"To Ventnor, to see her grave."
"Not to-night, George, not to-night. I will go with you myself by the first train to-morrow."
Robert led him back to the bed, and gently forced him to lie down again. He then gave him an opiate, which had been left for him by the medical man whom they had called in at the coffee-house in Bridge street, when George fainted.
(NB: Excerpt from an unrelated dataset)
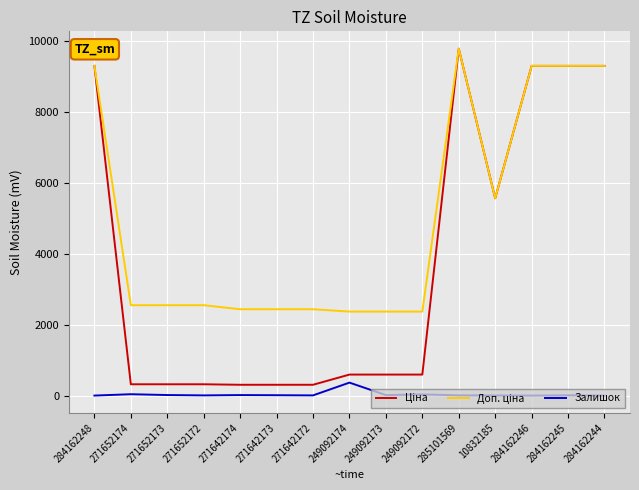

Is this an area chart (filled region under the line)?

No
So George Talboys fell into a heavy slumber, and dreamed that he went to Ventnor, to find his wife alive and happy, but wrinkled, old, and gray, and to find his son grown into a young man.
Early the next morning he was seated opposite to Robert Audley in the first-class carriage of an express, whirling through the pretty open country toward Portsmouth.
They landed at Ventnor under the burning heat of the midday sun. As the two young men came from the steamer, the people on the pier stared at George's white face and untrimmed beard.
"What are we to do, George?" Robert Audley asked. "We have no clew to finding the people you want to see."
The young man looked at him with a pitiful, bewildered expression. The big dragoon was as helpless as a baby; and Robert Audley, the most vacillating and unenergetic of men, found himself called upon to act for another. He rose superior to himself, and equal to the occasion.
"Had we not better ask at one of the hotels about a Mrs. Talboys, George?" he said.
"Her father's name was Maldon," George muttered; "he could never have sent her here to die alone."